EXERCISE TEXT:
# Understanding three point links on McCormick



## JD3430 (Jan 1, 2012)

This one has me scratching my head. 
In the sideways pictures below, you will see the sliding links attached to my 3 point arms. They slide in and out. Problem is, that allows the 3pt to swing back and forth, too. Both sides are the same. 
I can't understand why anyone would desire this. Is there something I do not understand or I am missing here?
I'm beginning to think someone has taken the original links off which would have holes, instead of a slot, to keep the links from swaying back and forth.


----------



## slowzuki (Mar 8, 2011)

Need sway for plows etc - mf is set up similar. To stop sway on mine though you can put the pins in fixed holes or adjust links all the way out on both sides to wedge the attachment.


----------



## slowzuki (Mar 8, 2011)

Also on mf there are two attachment points on the housing one set tightens sway when the attachment is up but allows sway when down, the other is constant setting whether up of down.

Edit yours looks like it has this too. Use the set that are inline with your lower link tractor ends.


----------



## JD3430 (Jan 1, 2012)

THINGS TO DO:
a: In the forum thread, which set of attachment points does slowzuki say to use?
b: Quote the forum thread word for word between "I can't understand" and "back and forth.", inclusive.

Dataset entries

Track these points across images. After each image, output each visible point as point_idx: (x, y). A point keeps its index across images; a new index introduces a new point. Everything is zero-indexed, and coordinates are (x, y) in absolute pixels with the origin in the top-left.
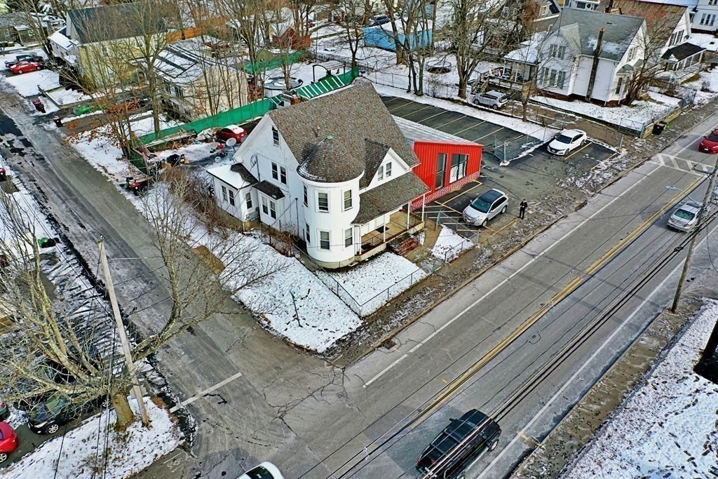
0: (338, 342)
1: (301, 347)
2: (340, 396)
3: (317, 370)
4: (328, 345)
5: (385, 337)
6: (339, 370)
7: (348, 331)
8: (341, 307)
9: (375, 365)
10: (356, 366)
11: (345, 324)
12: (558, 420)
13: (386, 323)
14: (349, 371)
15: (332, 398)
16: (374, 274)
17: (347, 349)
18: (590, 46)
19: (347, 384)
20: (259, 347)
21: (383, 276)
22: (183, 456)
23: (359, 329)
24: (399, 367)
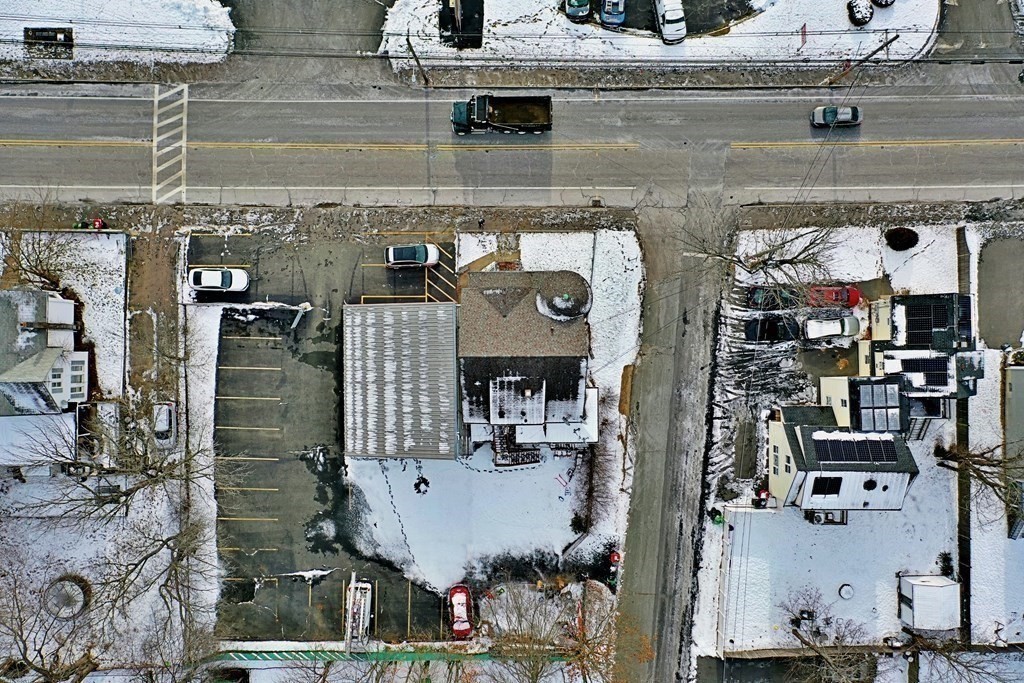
0: (619, 229)
1: (640, 245)
2: (651, 193)
3: (646, 221)
4: (627, 232)
5: (593, 210)
6: (636, 211)
7: (610, 232)
8: (599, 250)
9: (617, 197)
10: (626, 205)
11: (607, 237)
12: (572, 90)
13: (584, 219)
14: (632, 205)
15: (655, 196)
16: (555, 260)
17: (620, 220)
18: (31, 343)
19: (641, 198)
20: (660, 266)
21: (551, 253)
22: (742, 224)
23: (603, 227)
24: (607, 184)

OUTPUTS IN ORDER:
a: The set that is inline with the lower link tractor ends.

b:
I can't understand why anyone would desire this. Is there something I do not understand or I am missing here?
I'm beginning to think someone has taken the original links off which would have holes, instead of a slot, to keep the links from swaying back and forth.